▶ **Texto proporcionado**:
++++++++

Es claro que la administración no confía en sus méritos para conservar la presidencia; directamente proporcional al temor de no lograrlo, instrumenta medidas que inhiben la competencia política y la posibilidad de la alternancia. Ciertamente, pretende afianzar el ejercicio del poder por una vía distinta a la democracia, aunque intenta mantener la apariencia democrática.
Se trata de una posición contradictoria, puesto que reconoce en otros lo que no está dispuesto a realizar por sí mismo. Así lo evidencian los elogios que reiteradamente realiza hacia el gobierno de Peña Nieto, en el sentido de encomiar su vocación democrática por su actitud en las elecciones de 2018, en cuanto inhibirse de entorpecer el reemplazo del partido en el gobierno; muy a pesar de que realiza duras críticas hacia otros rubros del desempeño de esa administración.
Para el gobierno actual pareciera que ser democrático es entregar el poder a otro partido, pues así lo denotan los elogios que también realizó y las cortesías que le corrió a la administración de Alfredo del Mazo, una vez que llegó al final de su administración en circunstancias de entregar el poder a otro partido, en este caso al que encabeza Delfina Gómez por Morena.
Así, los mayores elogios democráticos de este gobierno han sido hacia dos gobernantes, cuyo partido -el mismo para ambos- fuera derrotado en los relevos electorales respectivos, como lo fueron el de Enrique Peña Nieto y el de Alfredo del Mazo. Si ese rasero debe aplicarse de cara a los comicios de 2024, entonces la vocación democrática de este gobierno debiera acreditarse por su disposición para entregar el poder a otra fuerza política.
Sin embargo, la situación se perfila muy distinta e, incluso, opuesta a esa tesis; el gobierno hace todo lo posible, tanto dentro del marco de lo que permiten las disposiciones legales, como del arrojo por ir más allá -rozando lo ilegal- para construir un encuadre que le asegure retener el poder para su partido. Dentro del menú de acciones que realiza en tal dirección se encuentra la abierta promoción que realiza a favor de su partido, sin importar los señalamientos de la autoridad electoral, así como, por otra parte, la descalificación abierta o mal soterrada de la candidata de la oposición que, indubitablemente, habla de una abierta e ilegal injerencia en las elecciones.

++++++++

▶ **Datos proporcionados**:

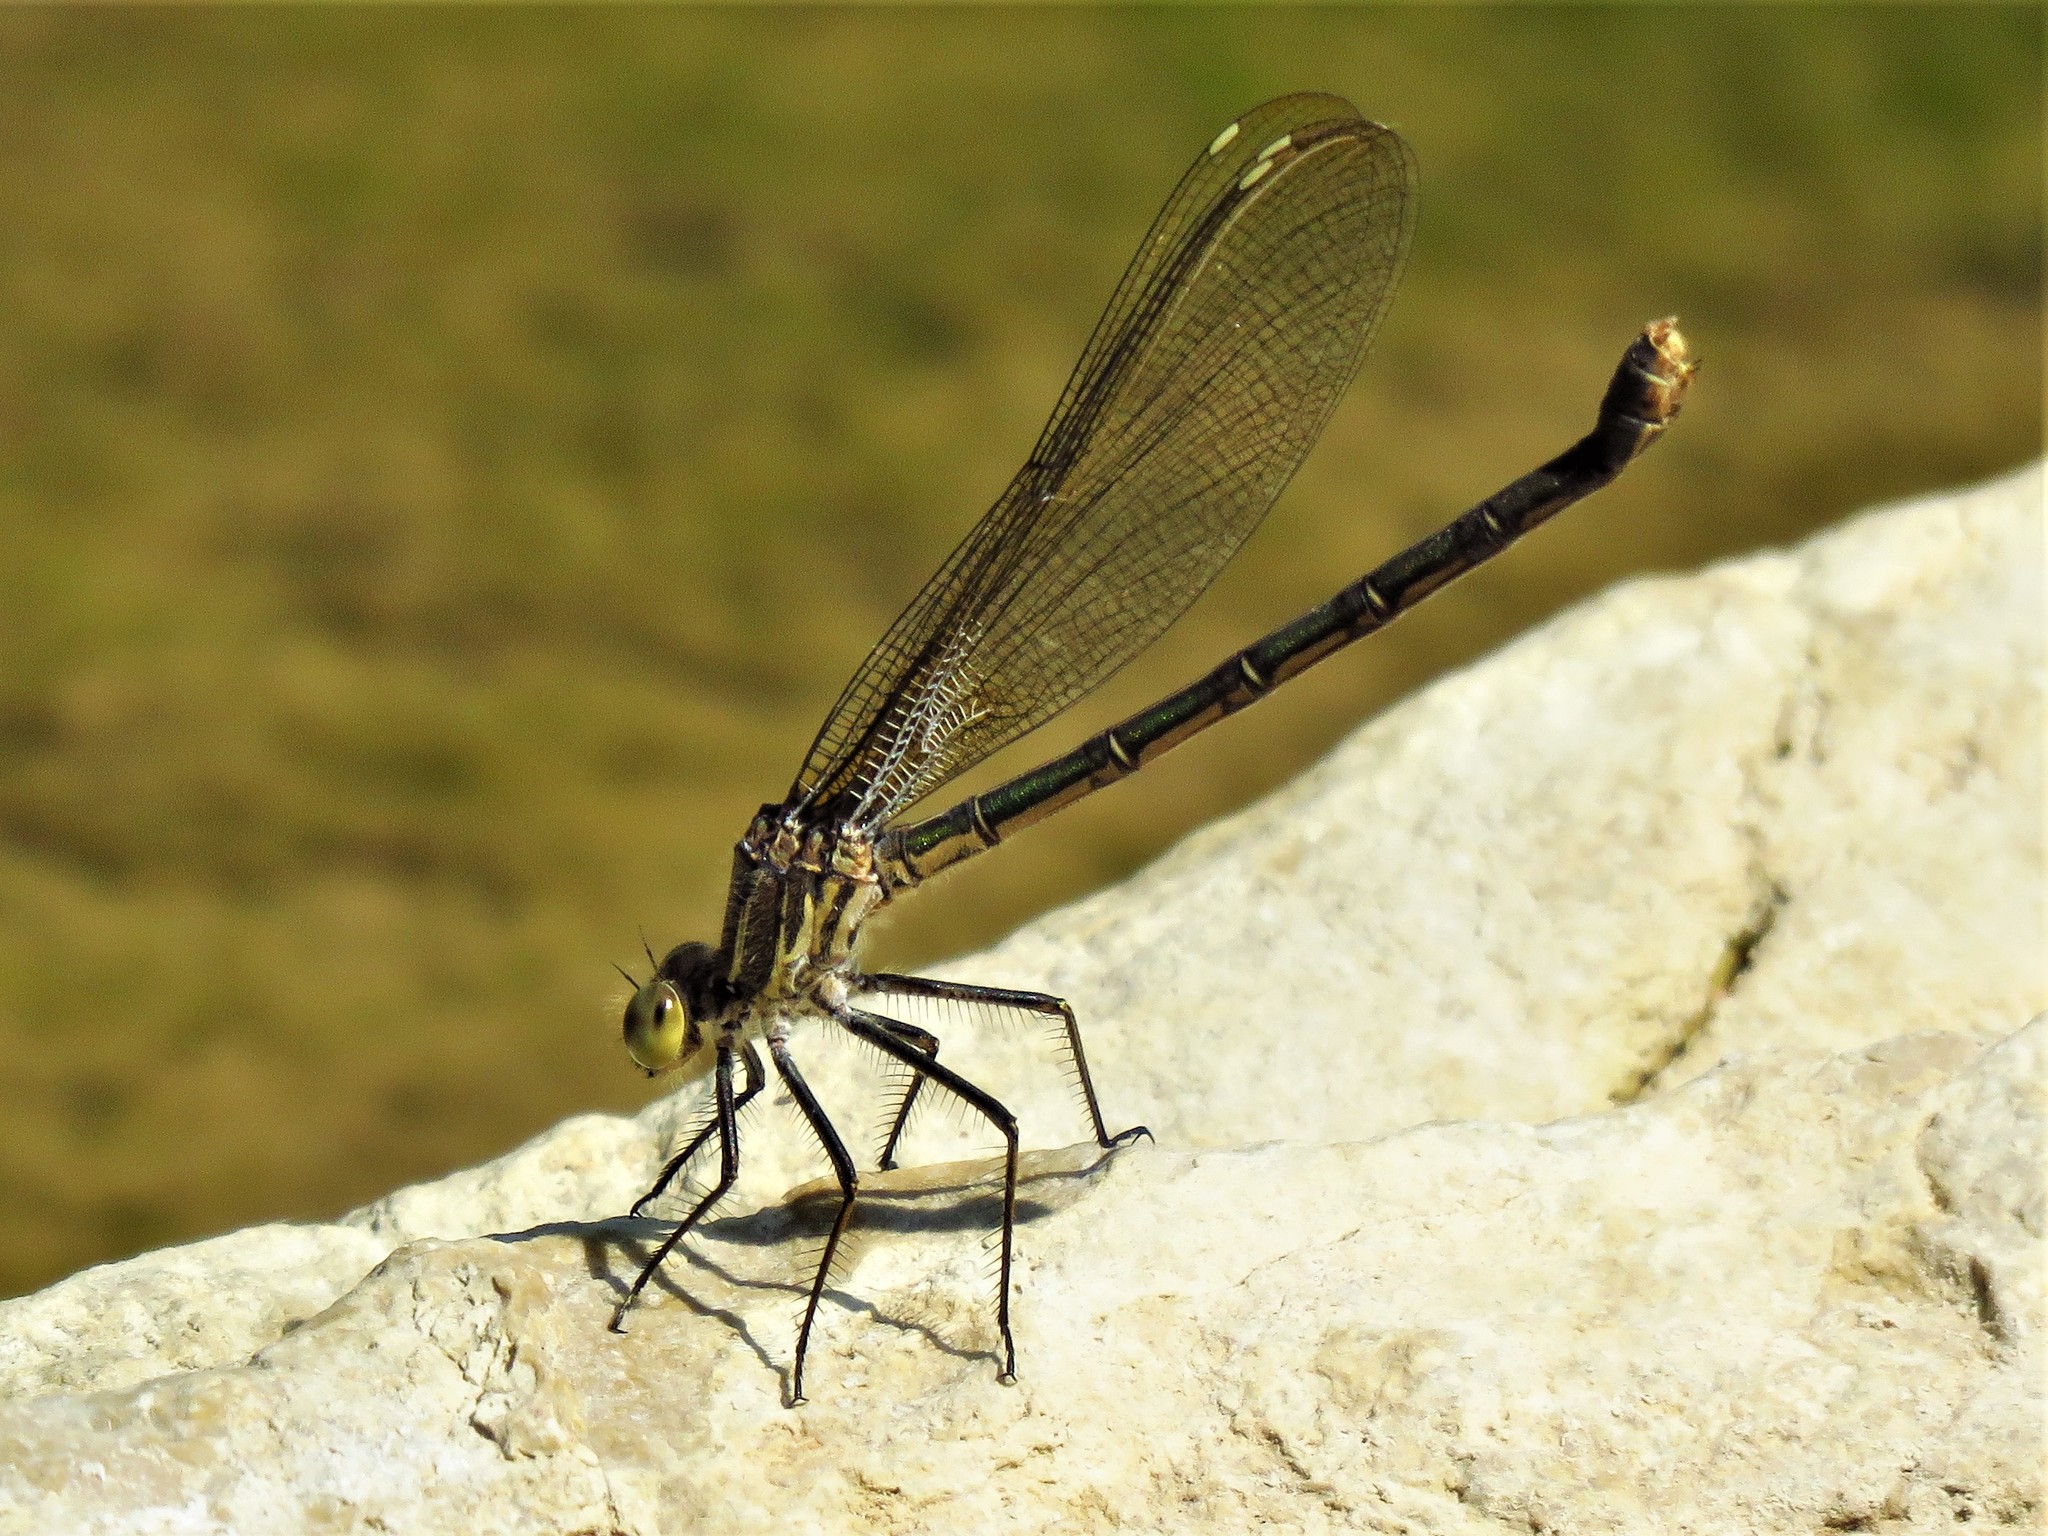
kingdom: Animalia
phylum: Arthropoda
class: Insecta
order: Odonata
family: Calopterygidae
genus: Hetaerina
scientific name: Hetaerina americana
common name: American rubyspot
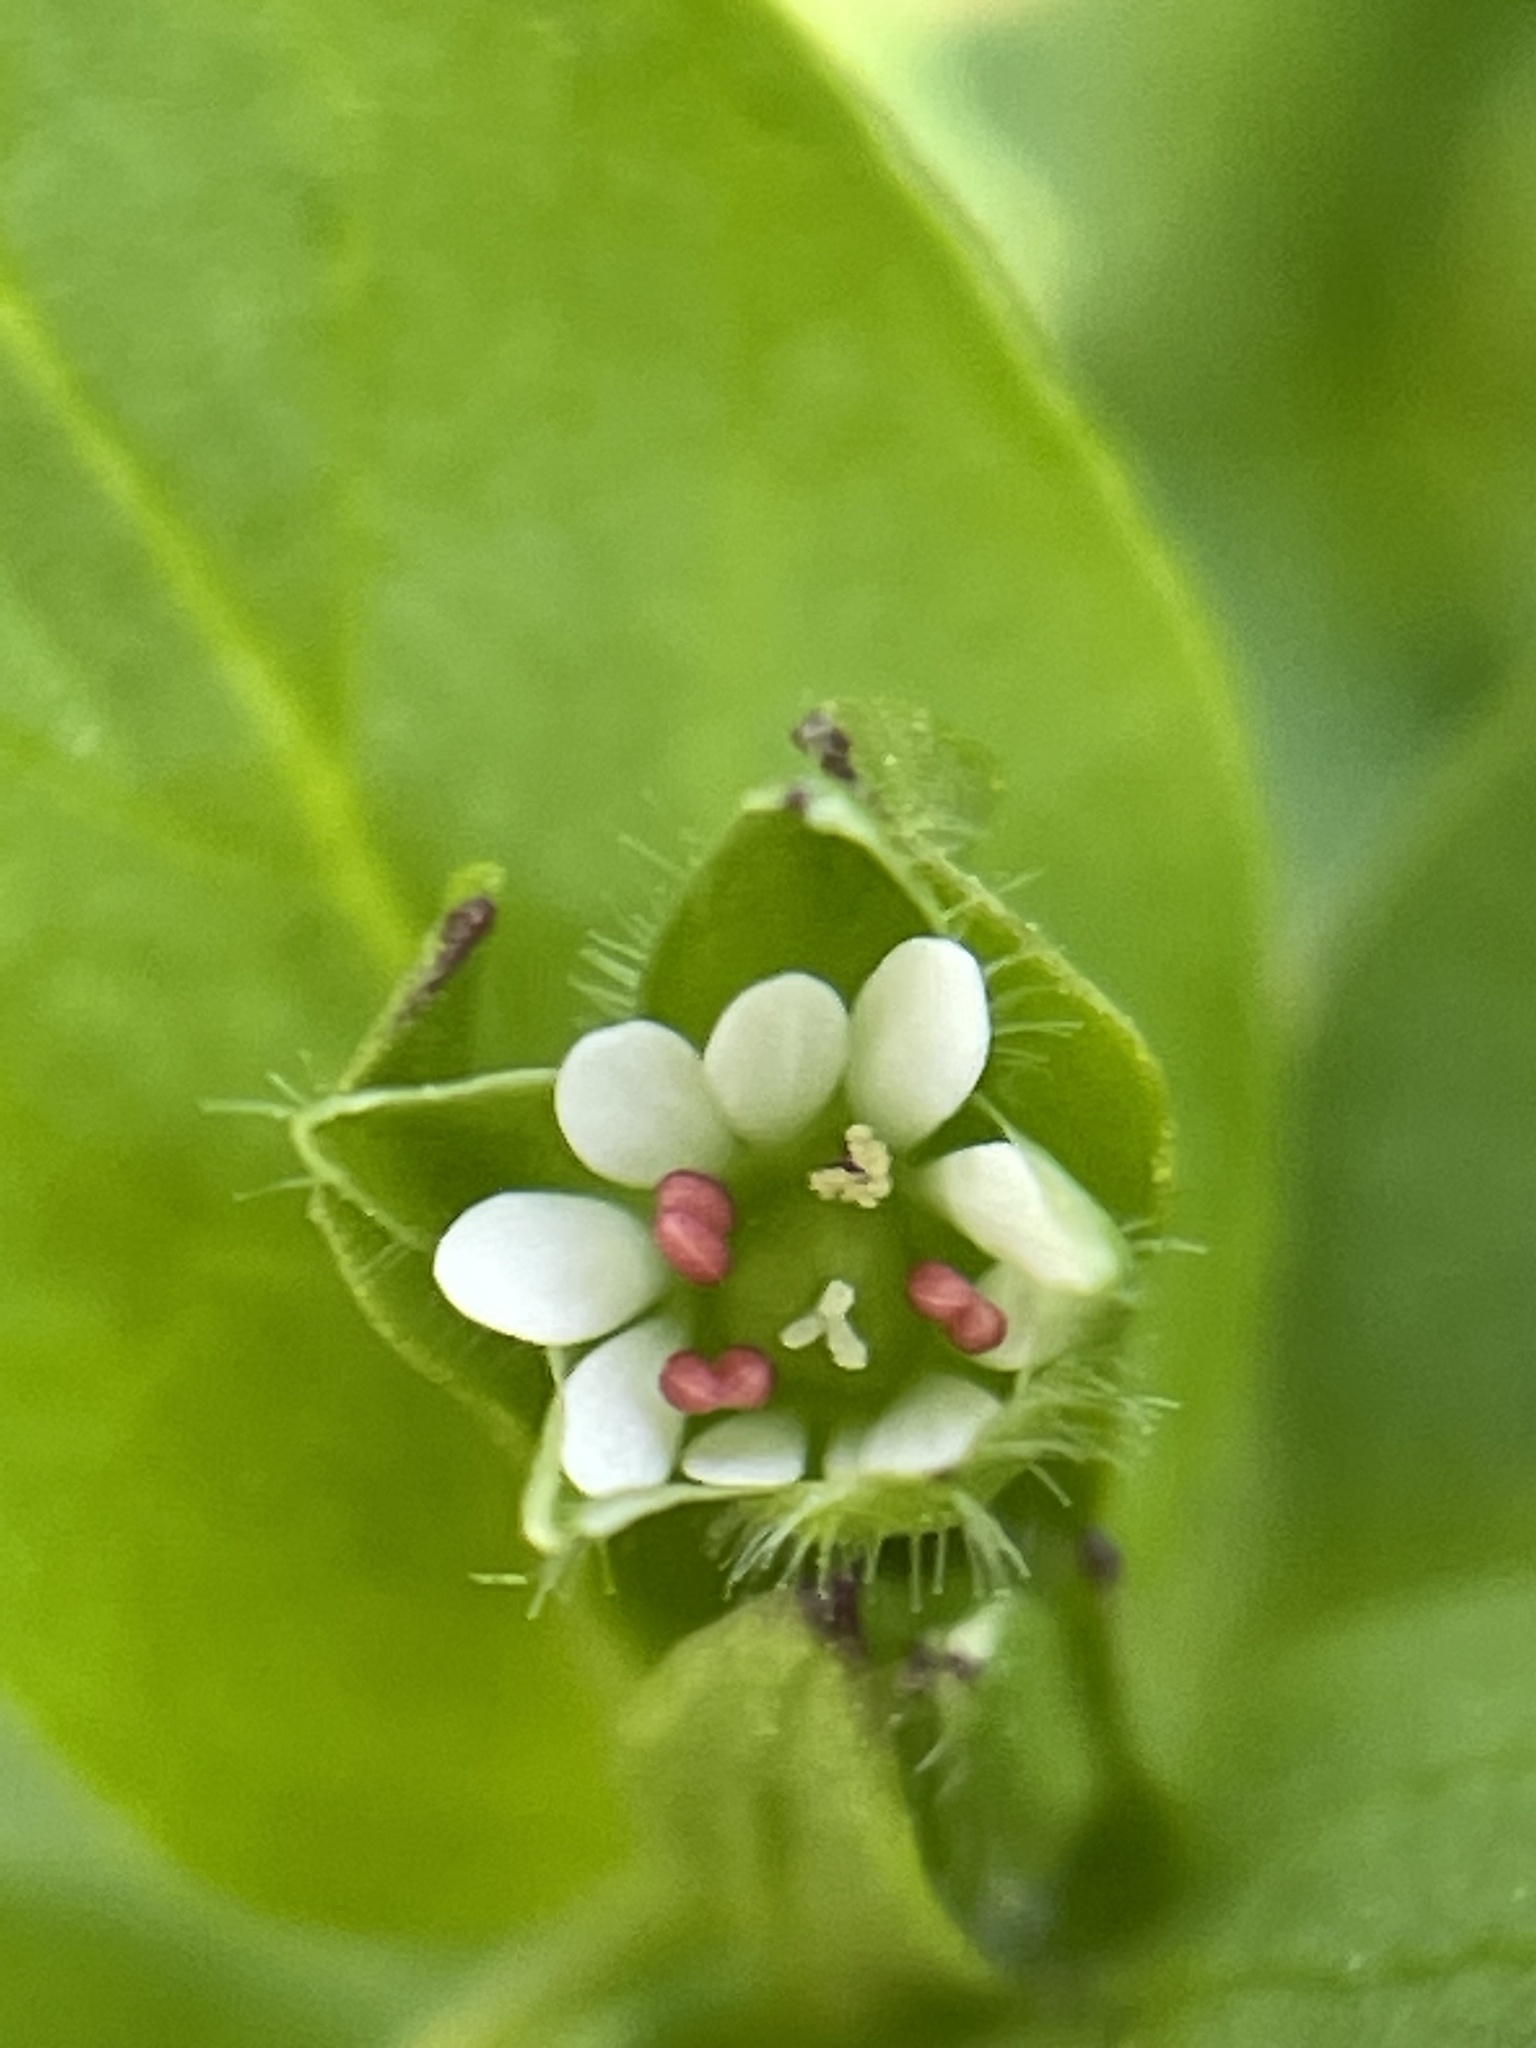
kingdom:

++++++++

▶ **Consigna**: Imprime el fragmento del texto proporcionado que va de "Es claro que" a "la apariencia democrática.". Las filas no intervienen en esto.

▶ **Solución**:
Es claro que la administración no confía en sus méritos para conservar la presidencia; directamente proporcional al temor de no lograrlo, instrumenta medidas que inhiben la competencia política y la posibilidad de la alternancia. Ciertamente, pretende afianzar el ejercicio del poder por una vía distinta a la democracia, aunque intenta mantener la apariencia democrática.